Sobre visões e tons

Polêmica do vestido remete a Fernando Sabino. Tabuleiro de damas pode ser de outra cor, com quadrados pretos e brancos

Por Flávia Oliveira, do O Globo 

Foto: Marta Azevedo

Foi Fernando Sabino em “Martini seco” (1987) quem propôs a reflexão. “Qual a cor do tabuleiro de damas?”, indagou o escrivão, um dos personagens, após vencer o amigo comissário de polícia numa partida. Seria branco com quadrados pretos ou preto com quadrados brancos? O comissário tentou as duas opções e errou a resposta. Ao fim, o escrivão sentenciou: “É de outra cor, com quadrados pretos e brancos”. A lembrança do episódio literário, que acabou dando nome à autobiografia (“O tabuleiro de damas”, 1999) do escritor mineiro morto há dez anos, emergiu da polêmica da semana nas redes sociais — a essa altura, já enterrada. De que cor seria o vestido da escocesa: branco e dourado ou preto e azul? O tolo questionamento se presta a explicar os dias de hoje, da vida em plebiscito permanente.

Por 24 horas, o mundo virtual se ocupou do enigma. A imagem do vestido foi alvo de dezenas de milhões de visualizações. Jornalistas se ocuparam da pauta. Oftalmologistas, neurocientistas e psicólogos foram convocados a explicar o Fla-Flu da ocasião. Os tensos perderam o sono. Os indiferentes foram dormir. Os debochados fizeram piada. Os ocupados esculhambaram o falso drama. Os radicais desqualificaram a opinião contrária. Sinal dos tempos.

E assim o dilema do vestido virou metáfora dessa época repleta de certezas fugazes, avessa à tolerância. Uma cor é uma cor. E pronto. Sentença emitida, hora da polêmica seguinte. Importa pouco se 10%, um quarto ou dois terços enxergam a peça (ou a vida) em outros tons.

Fernando Sabino, certa vez, explicou assim o diálogo sobre o tabuleiro de damas: “Quis sugerir que, por baixo da realidade que se apresenta aos nossos olhos, existe outra”. Do lado da ciência, o médico Luis Fernando Correia ensinou que a visão humana não é objetiva como parece: “Há mais interpretação que certeza. Cada cérebro interpreta as cores de um jeito próprio. E tudo bem”.
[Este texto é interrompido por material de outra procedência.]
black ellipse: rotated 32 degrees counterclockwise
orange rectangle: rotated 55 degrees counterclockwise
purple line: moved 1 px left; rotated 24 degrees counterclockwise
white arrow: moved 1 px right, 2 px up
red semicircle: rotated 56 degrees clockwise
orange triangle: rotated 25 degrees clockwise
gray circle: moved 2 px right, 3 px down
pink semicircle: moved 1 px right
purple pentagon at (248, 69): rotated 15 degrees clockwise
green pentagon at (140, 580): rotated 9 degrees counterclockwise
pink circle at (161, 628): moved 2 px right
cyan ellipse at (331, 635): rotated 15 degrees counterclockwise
Na ausência dessa compreensão, reside a intolerância despudorada, de cores fortes e sem filtro, das redes sociais, que tanto mal faz ao debate democrático. Facebook e Twitter são torcidas organizadas de times rivais. Não basta torcer pelo próprio clube; é preciso humilhar, destruir os fãs adversários. Em segundo plano fica o esporte, paixão nacional a caminho da vala.

Na política, idem. O mundo virtual se divide entre os que enxergam o Brasil como irremediável fracasso ou sucesso em gestação. É tudo branco ou preto. Não há espaço nem para 50 tons de cinza, para usar a referência cinematográfica da vez, nem para a outra cor de Sabino.
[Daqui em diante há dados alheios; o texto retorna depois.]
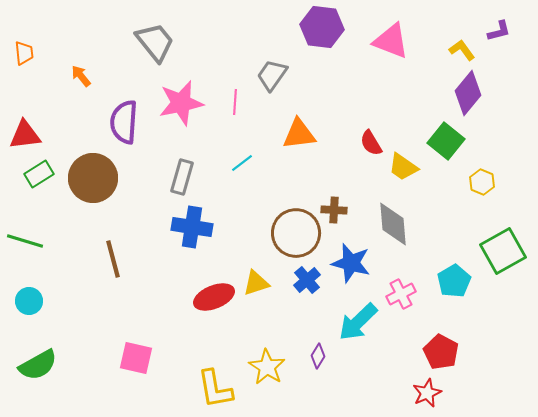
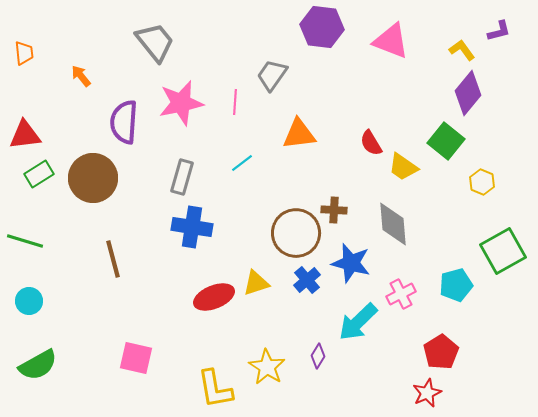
cyan pentagon at (454, 281): moved 2 px right, 4 px down; rotated 16 degrees clockwise
red pentagon at (441, 352): rotated 12 degrees clockwise
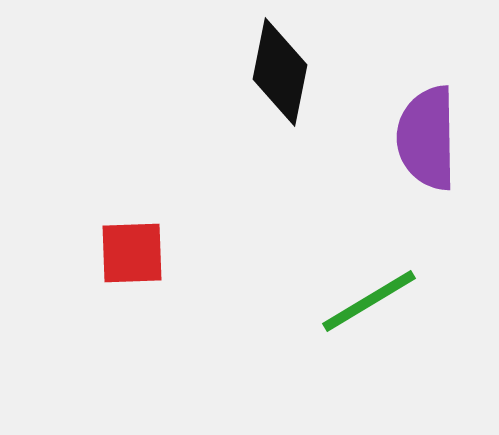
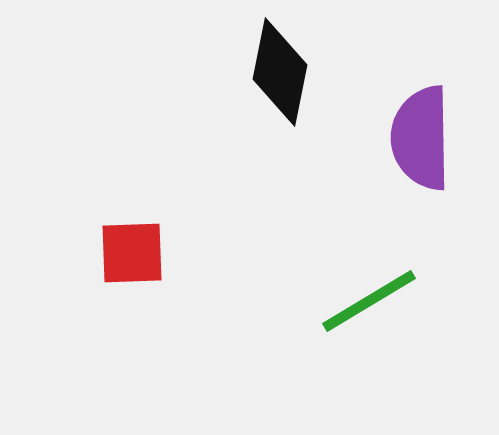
purple semicircle: moved 6 px left
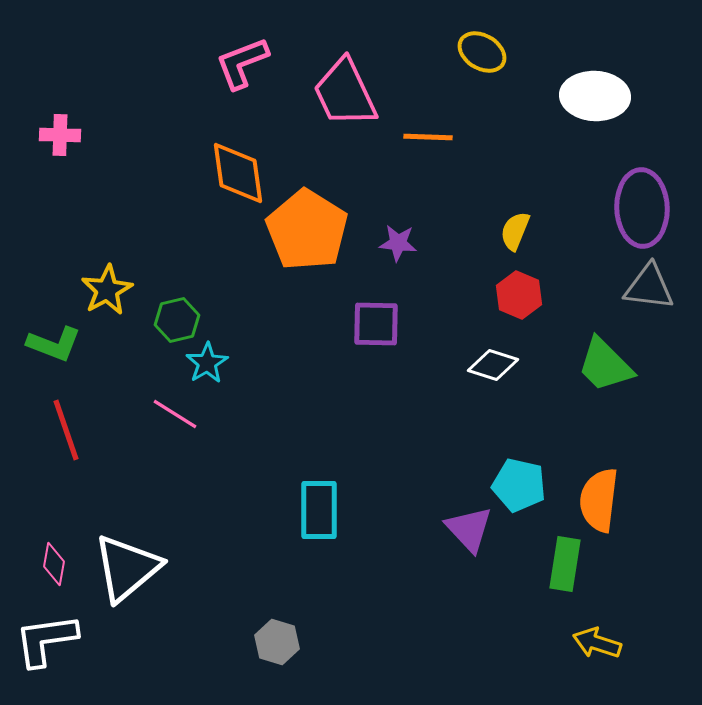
E na agenda dos direitos civis, há quem sobreponha classificação de gênero ao afeto nas relações familiares. Daí o presidente da Câmara dos Deputados desarquivar uma proposta de legislação que limita a homem, mulher e descendentes a definição de família. É mais que diferença de visão, é falta dela.
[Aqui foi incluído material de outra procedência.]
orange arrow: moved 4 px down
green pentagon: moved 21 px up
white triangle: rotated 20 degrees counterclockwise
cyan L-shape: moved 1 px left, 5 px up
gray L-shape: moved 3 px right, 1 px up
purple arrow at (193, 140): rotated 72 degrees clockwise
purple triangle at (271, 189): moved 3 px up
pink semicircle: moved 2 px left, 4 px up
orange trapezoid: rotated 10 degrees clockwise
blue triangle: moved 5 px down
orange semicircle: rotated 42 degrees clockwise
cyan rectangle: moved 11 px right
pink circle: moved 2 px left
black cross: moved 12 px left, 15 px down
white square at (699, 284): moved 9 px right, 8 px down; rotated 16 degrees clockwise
Na loja virtual da varejista britânica, as vendas do vestido preto e azul quase quadruplicaram com o dilema das cores. A empresa, agora, estuda lançar o modelo branco e dourado. Fica aqui a sugestão que a peça venha também em outra cor, coberta de branco, dourado, preto e azul. Salve o tabuleiro de Sabino!